In a major medical breakthrough, a man in the United States has received a heart from a genetically modified pig in a successful transplant.
The 57-year-old man, David Bennett, who was not eligible for a routine heart transplant, opted for the experimental surgical procedure, saying: “It was either die or do this transplant. I want to live. I know it’s a shot in the dark, but it’s my last choice.”
The eight-hour surgery took place on Friday 7 January and at the time of this publication, the patient was reportedly doing well.
The historic surgery was conducted by a team lead by Bartley P. Griffith, MD, and Muhammad M. Mohiuddin, MD, at the University of Maryland Medicine.
This experimental transplant procedure shows that a genetically-modified animal heart can function like a human heart without immediate rejection by the body and has major implications for the future of transplant surgery.
The U.S. Food and Drug Administration granted emergency authorization for the surgery on New Year’s Eve through its expanded access (compassionate use) provision. It is used when an experimental medical product, in this case the genetically-modified pig’s heart, is the only option available for a patient faced with a serious or life-threatening medical condition.
Dr Griffith, who is the Thomas E. and Alice Marie Hales Distinguished Professor in Transplant Surgery at University of Maryland School of Medicine (UMSOM), commented: “This was a breakthrough surgery and brings us one step closer to solving the organ shortage crisis. There are simply not enough donor human hearts available to meet the long list of potential recipients. We are proceeding cautiously, but we are also optimistic that this first-in-the-world surgery will provide an important new option for patients in the future.”
Dr Mohiuddin, Professor of Surgery at UMSOM is considered one of the world’s foremost experts on transplanting animal organs, known as xenotransplantation. He established the Xenotransplantation Program five years ago with Dr. Griffith at UMSOM.
“This is the culmination of years of highly complicated research to hone this technique in animals with survival times that have reached beyond nine months. The FDA used our data and data on the experimental pig to authorize the transplant in an end-stage heart disease patient who had no other treatment options,” Dr Mohiuddin said. “The successful procedure provided valuable information to help the medical community improve this potentially life-saving method in future patients.”
Genetically modified pig
The genetically modified pig was provided by Revivicor, a regenerative medicine company based in Blacksburg, Virginia, US.
Three genes – responsible for rapid antibody-mediated rejection of pig organs by humans – were knocked out in the donor pig. Six human genes responsible for immune acceptance of the pig heart were inserted into the genome. Lastly, one additional gene in the pig was knocked out to prevent excessive growth of the pig heart tissue.

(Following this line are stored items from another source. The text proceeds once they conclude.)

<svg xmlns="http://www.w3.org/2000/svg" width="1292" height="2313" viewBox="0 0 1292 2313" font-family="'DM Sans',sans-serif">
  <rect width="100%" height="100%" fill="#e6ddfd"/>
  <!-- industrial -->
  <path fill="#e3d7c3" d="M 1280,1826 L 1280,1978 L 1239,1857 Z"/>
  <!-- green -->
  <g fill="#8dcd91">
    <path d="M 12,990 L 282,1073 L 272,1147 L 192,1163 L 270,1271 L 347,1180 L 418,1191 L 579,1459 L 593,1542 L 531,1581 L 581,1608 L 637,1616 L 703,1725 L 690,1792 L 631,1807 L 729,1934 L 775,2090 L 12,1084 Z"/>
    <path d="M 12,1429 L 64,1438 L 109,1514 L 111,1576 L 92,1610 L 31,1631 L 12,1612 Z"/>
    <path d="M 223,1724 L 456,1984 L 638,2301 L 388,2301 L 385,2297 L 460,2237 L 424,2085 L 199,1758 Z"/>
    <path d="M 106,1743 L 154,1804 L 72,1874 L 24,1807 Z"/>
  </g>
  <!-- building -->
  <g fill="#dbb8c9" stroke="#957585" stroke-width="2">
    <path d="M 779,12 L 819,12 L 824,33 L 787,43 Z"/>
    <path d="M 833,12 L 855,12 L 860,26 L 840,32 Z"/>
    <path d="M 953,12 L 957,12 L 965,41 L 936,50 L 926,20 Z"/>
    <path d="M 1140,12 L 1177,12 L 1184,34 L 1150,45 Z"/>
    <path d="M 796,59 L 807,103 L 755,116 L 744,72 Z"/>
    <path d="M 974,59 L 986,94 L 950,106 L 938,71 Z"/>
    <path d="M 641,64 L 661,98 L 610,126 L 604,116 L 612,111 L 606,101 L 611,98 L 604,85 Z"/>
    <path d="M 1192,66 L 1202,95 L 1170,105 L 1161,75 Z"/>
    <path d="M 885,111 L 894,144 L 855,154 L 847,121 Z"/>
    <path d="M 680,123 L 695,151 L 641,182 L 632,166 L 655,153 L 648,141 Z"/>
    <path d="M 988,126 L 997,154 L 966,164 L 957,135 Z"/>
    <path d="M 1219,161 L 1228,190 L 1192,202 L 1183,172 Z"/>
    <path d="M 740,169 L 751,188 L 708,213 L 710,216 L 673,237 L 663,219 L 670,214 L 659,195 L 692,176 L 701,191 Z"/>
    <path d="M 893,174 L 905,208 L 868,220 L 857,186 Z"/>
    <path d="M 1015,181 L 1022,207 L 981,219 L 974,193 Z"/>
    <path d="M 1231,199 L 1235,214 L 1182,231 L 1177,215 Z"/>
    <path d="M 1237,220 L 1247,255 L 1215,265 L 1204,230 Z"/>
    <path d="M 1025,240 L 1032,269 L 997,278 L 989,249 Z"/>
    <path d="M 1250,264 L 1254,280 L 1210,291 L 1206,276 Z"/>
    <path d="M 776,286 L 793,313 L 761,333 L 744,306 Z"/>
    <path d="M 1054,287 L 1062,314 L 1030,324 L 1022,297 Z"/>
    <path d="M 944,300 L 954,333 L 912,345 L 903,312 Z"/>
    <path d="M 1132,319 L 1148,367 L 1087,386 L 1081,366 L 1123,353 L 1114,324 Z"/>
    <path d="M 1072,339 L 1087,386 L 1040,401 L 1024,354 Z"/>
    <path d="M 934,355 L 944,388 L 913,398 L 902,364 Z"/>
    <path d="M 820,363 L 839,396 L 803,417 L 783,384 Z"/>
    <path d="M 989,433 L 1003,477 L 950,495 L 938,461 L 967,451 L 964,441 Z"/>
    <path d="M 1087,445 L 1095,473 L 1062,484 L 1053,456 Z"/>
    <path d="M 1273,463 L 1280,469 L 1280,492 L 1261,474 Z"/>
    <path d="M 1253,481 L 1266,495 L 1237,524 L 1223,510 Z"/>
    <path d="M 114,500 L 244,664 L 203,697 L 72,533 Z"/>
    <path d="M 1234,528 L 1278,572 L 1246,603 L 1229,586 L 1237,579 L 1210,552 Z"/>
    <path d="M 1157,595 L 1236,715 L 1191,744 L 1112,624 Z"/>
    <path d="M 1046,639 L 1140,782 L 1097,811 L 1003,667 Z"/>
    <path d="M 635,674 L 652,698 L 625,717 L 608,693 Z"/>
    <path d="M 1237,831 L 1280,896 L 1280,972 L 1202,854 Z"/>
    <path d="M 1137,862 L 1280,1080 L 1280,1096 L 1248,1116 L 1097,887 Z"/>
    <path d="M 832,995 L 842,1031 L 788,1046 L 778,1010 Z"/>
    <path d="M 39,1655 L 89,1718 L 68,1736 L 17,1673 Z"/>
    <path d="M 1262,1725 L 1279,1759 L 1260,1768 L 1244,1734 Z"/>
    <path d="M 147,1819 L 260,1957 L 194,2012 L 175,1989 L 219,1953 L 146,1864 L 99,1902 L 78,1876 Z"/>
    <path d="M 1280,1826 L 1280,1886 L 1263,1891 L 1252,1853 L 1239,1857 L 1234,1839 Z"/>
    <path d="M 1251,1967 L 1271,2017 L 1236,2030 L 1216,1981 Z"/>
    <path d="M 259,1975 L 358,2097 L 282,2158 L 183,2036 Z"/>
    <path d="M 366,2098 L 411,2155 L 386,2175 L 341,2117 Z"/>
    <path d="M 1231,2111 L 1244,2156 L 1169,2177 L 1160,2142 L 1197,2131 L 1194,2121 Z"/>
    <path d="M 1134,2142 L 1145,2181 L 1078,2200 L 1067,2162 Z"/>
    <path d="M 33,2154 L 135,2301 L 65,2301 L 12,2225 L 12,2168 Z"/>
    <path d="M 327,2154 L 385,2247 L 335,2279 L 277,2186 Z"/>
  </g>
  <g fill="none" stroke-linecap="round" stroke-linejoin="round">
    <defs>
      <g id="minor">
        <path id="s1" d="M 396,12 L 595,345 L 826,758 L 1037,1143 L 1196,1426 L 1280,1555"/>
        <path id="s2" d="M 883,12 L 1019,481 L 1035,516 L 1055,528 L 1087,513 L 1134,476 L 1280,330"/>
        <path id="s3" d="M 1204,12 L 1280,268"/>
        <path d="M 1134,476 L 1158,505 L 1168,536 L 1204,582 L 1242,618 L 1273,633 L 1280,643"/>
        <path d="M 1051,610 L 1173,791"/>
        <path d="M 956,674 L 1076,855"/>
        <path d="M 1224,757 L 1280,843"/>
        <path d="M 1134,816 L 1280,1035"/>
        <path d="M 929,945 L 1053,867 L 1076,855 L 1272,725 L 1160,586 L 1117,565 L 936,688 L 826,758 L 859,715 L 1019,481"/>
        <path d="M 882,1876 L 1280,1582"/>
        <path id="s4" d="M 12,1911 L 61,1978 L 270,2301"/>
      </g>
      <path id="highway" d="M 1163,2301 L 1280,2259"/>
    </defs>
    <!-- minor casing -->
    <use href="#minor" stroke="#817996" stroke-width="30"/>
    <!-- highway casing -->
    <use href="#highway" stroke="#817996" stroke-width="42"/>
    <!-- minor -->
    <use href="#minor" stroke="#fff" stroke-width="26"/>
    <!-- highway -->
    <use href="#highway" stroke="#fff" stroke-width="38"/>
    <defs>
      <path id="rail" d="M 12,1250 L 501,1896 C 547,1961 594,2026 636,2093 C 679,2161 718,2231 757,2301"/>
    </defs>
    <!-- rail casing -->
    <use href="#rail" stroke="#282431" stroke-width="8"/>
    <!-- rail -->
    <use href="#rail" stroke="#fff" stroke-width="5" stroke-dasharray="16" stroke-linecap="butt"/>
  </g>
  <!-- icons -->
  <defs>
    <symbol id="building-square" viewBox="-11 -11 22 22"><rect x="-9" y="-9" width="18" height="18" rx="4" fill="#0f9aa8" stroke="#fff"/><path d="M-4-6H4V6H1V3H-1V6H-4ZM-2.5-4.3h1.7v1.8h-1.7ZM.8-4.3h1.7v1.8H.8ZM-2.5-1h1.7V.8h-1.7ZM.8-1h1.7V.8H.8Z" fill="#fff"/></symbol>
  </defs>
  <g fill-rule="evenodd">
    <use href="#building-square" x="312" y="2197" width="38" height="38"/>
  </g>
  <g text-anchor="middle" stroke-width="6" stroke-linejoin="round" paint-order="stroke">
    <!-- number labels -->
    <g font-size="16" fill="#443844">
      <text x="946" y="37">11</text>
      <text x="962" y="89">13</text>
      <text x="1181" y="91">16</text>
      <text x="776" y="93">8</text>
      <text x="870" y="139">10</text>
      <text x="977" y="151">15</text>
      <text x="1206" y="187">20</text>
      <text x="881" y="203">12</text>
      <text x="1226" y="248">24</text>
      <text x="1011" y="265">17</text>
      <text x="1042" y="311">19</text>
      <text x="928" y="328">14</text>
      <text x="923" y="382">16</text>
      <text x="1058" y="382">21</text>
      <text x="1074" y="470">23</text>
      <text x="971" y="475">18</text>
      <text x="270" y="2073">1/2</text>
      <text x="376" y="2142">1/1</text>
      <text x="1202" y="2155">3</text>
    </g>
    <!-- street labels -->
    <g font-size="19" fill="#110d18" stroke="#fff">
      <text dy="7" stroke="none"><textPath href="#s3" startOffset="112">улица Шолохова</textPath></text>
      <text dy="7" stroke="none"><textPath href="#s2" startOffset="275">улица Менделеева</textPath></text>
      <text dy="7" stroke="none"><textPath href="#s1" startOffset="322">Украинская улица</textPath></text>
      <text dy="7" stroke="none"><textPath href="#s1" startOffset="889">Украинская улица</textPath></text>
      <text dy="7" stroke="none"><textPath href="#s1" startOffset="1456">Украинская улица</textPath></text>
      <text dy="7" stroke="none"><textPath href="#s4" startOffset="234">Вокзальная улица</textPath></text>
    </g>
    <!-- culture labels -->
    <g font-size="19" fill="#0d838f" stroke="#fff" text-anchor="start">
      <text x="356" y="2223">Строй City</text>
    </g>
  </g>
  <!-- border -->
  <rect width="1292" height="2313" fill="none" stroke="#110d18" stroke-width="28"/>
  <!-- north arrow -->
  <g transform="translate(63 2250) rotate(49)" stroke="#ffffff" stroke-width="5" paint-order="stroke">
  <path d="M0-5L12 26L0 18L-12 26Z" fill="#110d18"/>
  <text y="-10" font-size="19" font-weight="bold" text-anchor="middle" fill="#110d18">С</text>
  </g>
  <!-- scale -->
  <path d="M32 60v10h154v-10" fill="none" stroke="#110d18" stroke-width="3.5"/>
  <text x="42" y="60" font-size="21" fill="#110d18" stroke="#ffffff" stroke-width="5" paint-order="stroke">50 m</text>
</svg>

Dr. Mohiuddin, Dr. Griffith, and their research team have spent the past five years perfecting the surgical technique for transplantation of pig hearts into non-human primates.
“As a cardiothoracic surgeon who does lung transplants, this is an amazing moment in the history of our field. Decades of research here at Maryland and elsewhere have gone into this achievement. This has the potential to revolutionize the field of transplantation by eventually eliminating the organ shortage crisis,” said Christine Lau, MD, MBA the Dr. Robert W. Buxton Professor and Chair of the Department of Surgery at UMSOM and Surgeon-in-Chief at UMMC. “This is a continuation of steps to making xenotransplantation a life-saving reality for patients in need.”
We can’t give you a human heart
The New York Times quoted Dr. Griffith as saying he first broached the experimental treatment in mid-December. It was a “memorable” and “pretty strange” conversation.
“I said, ‘We can’t give you a human heart; you don’t qualify. But maybe we can use one from an animal, a pig,” Dr. Griffith recalled. “It’s never been done before, but we think we can do it.’”
“I wasn’t sure he was understanding me,” Dr. Griffith added. “Then he said, ‘Well, will I oink?’”
Organs from genetically modified pigs have been the focus of much of the research in xenotransplantation, in part because of physiologic similarities between pigs, human, and nonhuman primates.
UMSOM received $15.7 million sponsored research grant to evaluate Revivicor genetically-modified pig ‘UHearts’ in baboon studies.
A new experimental drug made by Kiniksa Pharmaceuticals, along with conventional anti-rejection drugs, which are designed to suppress the immune system and prevent the body from rejecting the foreign organ, were used in the procedure.
Bruce Jarrell, MD, President of the University of Maryland, Baltimore, who himself is a transplant surgeon, recalled: “Dr. Griffith and I began as organ transplant surgeons when it was in its infancy. Back then, it was the dream of every transplant surgeon, myself included, to achieve xenotransplantation and it is now personally gratifying to me to see this long-sought goal clearly in view. It is a spectacular achievement.”